Although GAP stage and CPI models showed significant capability in prediction and association with relative risk (Table 4) on mortality, the AUC values of the CPI and GAP stage were low in this study, especially those for 3-year mortality in GAP stage. This may be due to ethnic differences, complexity of the pathophysiology of IPF itself, and uneven distribution of population in the GAP stage (low numbers in GAP stage III). Kim et al.26 demonstrated that the GAP model failed to predict 3-year mortality with Korean patients. Additionally, 430 (34.1%) patients were lost to follow-up and excluded in this study. This sizeable patient set could have resulted in selection bias, and may have caused a decrease in the predictive capabilities of the two models. Furthermore, this study may have included some patients with combined pulmonary fibrosis and emphysema (CPFE). Although the prognosis between IPF and CPFE is still unclear, patients with CPFE could affect the GAP model30,31,32.

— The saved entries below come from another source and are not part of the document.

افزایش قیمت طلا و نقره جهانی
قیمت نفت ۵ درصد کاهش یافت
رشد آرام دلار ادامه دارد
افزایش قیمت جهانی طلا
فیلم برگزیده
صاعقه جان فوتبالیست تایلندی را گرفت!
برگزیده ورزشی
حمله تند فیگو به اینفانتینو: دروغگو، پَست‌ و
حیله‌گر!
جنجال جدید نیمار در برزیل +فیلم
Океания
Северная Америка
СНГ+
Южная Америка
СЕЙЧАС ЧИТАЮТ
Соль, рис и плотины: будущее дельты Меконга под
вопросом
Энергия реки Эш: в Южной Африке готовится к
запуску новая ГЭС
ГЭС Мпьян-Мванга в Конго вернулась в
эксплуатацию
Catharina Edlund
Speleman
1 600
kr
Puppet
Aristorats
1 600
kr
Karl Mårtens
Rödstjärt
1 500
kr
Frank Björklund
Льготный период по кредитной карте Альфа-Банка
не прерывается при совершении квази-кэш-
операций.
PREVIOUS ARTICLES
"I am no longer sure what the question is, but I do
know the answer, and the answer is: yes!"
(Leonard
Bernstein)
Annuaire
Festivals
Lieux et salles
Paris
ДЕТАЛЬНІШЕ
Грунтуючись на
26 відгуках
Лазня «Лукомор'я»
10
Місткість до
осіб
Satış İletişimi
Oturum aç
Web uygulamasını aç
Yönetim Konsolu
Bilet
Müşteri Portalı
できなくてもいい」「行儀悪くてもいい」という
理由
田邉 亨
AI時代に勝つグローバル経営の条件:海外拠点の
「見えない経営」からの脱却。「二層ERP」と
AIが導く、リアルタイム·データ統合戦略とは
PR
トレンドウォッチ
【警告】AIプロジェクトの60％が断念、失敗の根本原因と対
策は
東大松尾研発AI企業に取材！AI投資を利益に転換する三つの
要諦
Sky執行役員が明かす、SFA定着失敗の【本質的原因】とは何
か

This study had some limitations. First, our patients were diagnosed based on the ATS/ERS criteria published in 200215,16. Therefore, IPF patients, who were diagnosed based on 2011 ATS/ERS/JRS/ALAT guidelines could have a different prognosis1. However, GAP stage and CPI were also first tested in patients who were diagnosed using the 2002 guidelines. Second, we could not correlate HRCT finding with CPI score. Although CPI was also elevated in patients with advanced GAP stage in a previous study from Japan, CPI has not yet been validated in Asian patients33. Third, our study is retrospective in nature, so we excluded patients who did not undergo DLCO testing, many of whom may have been included in the “cannot perform DLCO” category in the GAP stage model. As a result, the GAP stage III group was small compared with the others, which could result in selection bias.

In conclusion, both GAP stage and CPI showed significant capabilities to predict mortality, and CPI was more accurate than GAP stage in predicting mortality at 1, 2, and 3 years. However, the complexity of IPF and the inconsistencies in physiologic and clinical parameters limit the capability of both models to provide accurate prognoses for IPF patients. Further large-scale prospective studies are needed to investigate a more accurate predictive model.